[[ Given records, beginning ]]
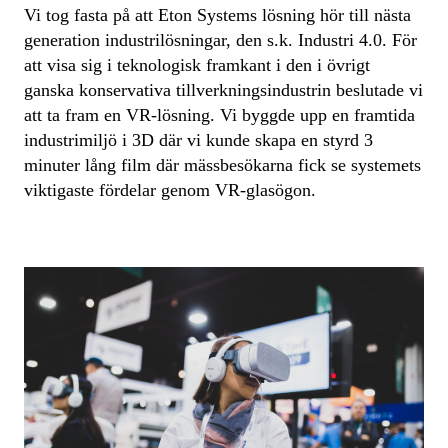
Vi tog fasta på att Eton Systems lösning hör till nästa
generation industrilösningar, den s.k. Industri 4.0. För
att visa sig i teknologisk framkant i den i övrigt
ganska konservativa tillverkningsindustrin beslutade vi
att ta fram en VR-lösning. Vi byggde upp en framtida
industrimiljö i 3D där vi kunde skapa en styrd 3
minuter lång film där mässbesökarna fick se systemets
viktigaste fördelar genom VR-glasögon.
[[ Given records, end ]]
# [Description of the task]
Please write out only the lines from the one containing "att ta fram" to the end of the records above, exactly, both ends included.

# [Solution to the problem]
att ta fram en VR-lösning. Vi byggde upp en framtida
industrimiljö i 3D där vi kunde skapa en styrd 3
minuter lång film där mässbesökarna fick se systemets
viktigaste fördelar genom VR-glasögon.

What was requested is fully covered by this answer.